As they’re suitably soldier-like, asparagus is perfect for dunking action. Wrap in streaky bacon and serve with boiled duck eggs, or simply steam and serve with a watercress or lemon mayonnaise as a nifty canapé.
Turning endless spears of asparagus on a grill or barbecue can be a tedious chore, so take out the hard work by skewering them horizontally into ‘rafts’ of five. This recipe goes one better and marinates the spears in an Asian-style sesame and soy dressing. If the weather isn’t playing ball, the method can also be used with a sizzling griddle pan.
If you like flexing your kneading skills and experimenting with Mediterranean flavours we have the recipe for you. This all-in-one vegetarian loaf is packed with olives, cheese, asparagus and tomatoes. Serve as a starter with olive oil and balsamic vinegar for dipping, or with a neutral soup to showcase the bread’s wonder.

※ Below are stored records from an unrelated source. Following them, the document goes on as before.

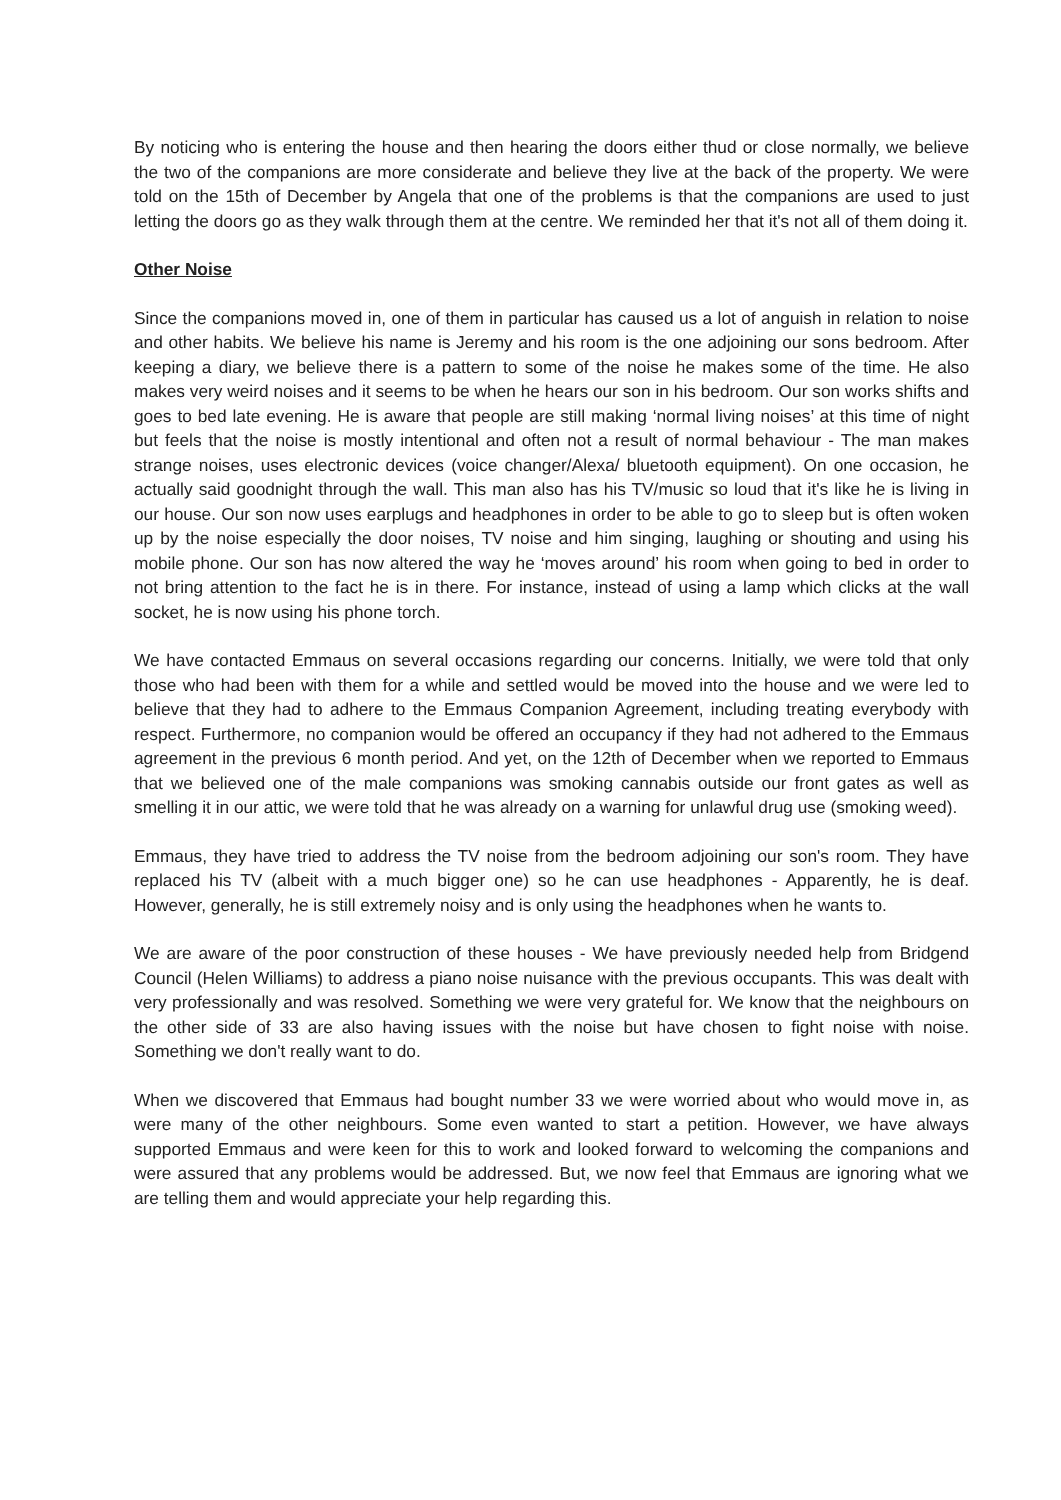By noticing who is entering the house and then hearing the doors either thud or close normally, we believe the two of the companions are more considerate and believe they live at the back of the property. We were told on the 15th of December by Angela that one of the problems is that the companions are used to just letting the doors go as they walk through them at the centre. We reminded her that it's not all of them doing it.
Other Noise
Since the companions moved in, one of them in particular has caused us a lot of anguish in relation to noise and other habits. We believe his name is Jeremy and his room is the one adjoining our sons bedroom. After keeping a diary, we believe there is a pattern to some of the noise he makes some of the time. He also makes very weird noises and it seems to be when he hears our son in his bedroom. Our son works shifts and goes to bed late evening. He is aware that people are still making ‘normal living noises’ at this time of night but feels that the noise is mostly intentional and often not a result of normal behaviour - The man makes strange noises, uses electronic devices (voice changer/Alexa/ bluetooth equipment). On one occasion, he actually said goodnight through the wall. This man also has his TV/music so loud that it's like he is living in our house. Our son now uses earplugs and headphones in order to be able to go to sleep but is often woken up by the noise especially the door noises, TV noise and him singing, laughing or shouting and using his mobile phone. Our son has now altered the way he ‘moves around’ his room when going to bed in order to not bring attention to the fact he is in there. For instance, instead of using a lamp which clicks at the wall socket, he is now using his phone torch.
We have contacted Emmaus on several occasions regarding our concerns. Initially, we were told that only those who had been with them for a while and settled would be moved into the house and we were led to believe that they had to adhere to the Emmaus Companion Agreement, including treating everybody with respect. Furthermore, no companion would be offered an occupancy if they had not adhered to the Emmaus agreement in the previous 6 month period. And yet, on the 12th of December when we reported to Emmaus that we believed one of the male companions was smoking cannabis outside our front gates as well as smelling it in our attic, we were told that he was already on a warning for unlawful drug use (smoking weed).
Emmaus, they have tried to address the TV noise from the bedroom adjoining our son's room. They have replaced his TV (albeit with a much bigger one) so he can use headphones - Apparently, he is deaf. However, generally, he is still extremely noisy and is only using the headphones when he wants to.
We are aware of the poor construction of these houses - We have previously needed help from Bridgend Council (Helen Williams) to address a piano noise nuisance with the previous occupants. This was dealt with very professionally and was resolved. Something we were very grateful for. We know that the neighbours on the other side of 33 are also having issues with the noise but have chosen to fight noise with noise. Something we don't really want to do.
When we discovered that Emmaus had bought number 33 we were worried about who would move in, as were many of the other neighbours. Some even wanted to start a petition. However, we have always supported Emmaus and were keen for this to work and looked forward to welcoming the companions and were assured that any problems would be addressed. But, we now feel that Emmaus are ignoring what we are telling them and would appreciate your help regarding this.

Asparagus is often associated with delicate French cooking or traditional British flavour combinations, but being a robust ingredient it can handle intense flavours too. Try it in a sweet and salty pad Thai, or simply coated in tandoori spice, roasted and served with cooling raita.
Take the blueprint of a traditional pancake and veer leftfield with this Asian-inspired recipe. The coconut milk crêpes are filled with asparagus and chunky, chopped hard-boiled egg, and they’re served with a chilli, lime and peanut dip, plus a garnish of herbs. A spectrum of originality if ever we saw one.
Traditional risotto ‘primavera’ (which translates as 'spring' in Italian and Spanish) contains seasonal vegetables like peas, asparagus and broad beans, but this recipe saves you the labourious stirring process as the whole dish is cooked in the microwave. Italian purists look away now…
If you're a traditionalist when it comes to cooking, serve asparagus in a traditional bistro style. This elegant mousse requires careful beating, infusing and gelatine-handling, but the end result is worth the wrangle. Top with classic asparagus-friendly garnishes – prosciutto, spring onion, watercress and lemon.
Celebrate the simultaneous arrival of asparagus and the annual picnic season by serving spears in neat bread rolls with salad cream, ham and lots of salted butter, as a very British take on the traditional hot dog.
Whether poached, boiled, scrambled or fried, eggs have a natural affinity with asparagus. We like to immerse our spears in a bath of whisked egg, which is then poured into prosciutto nests, topped with Parmesan cheese and baked into a mini version of Italian-style frittata.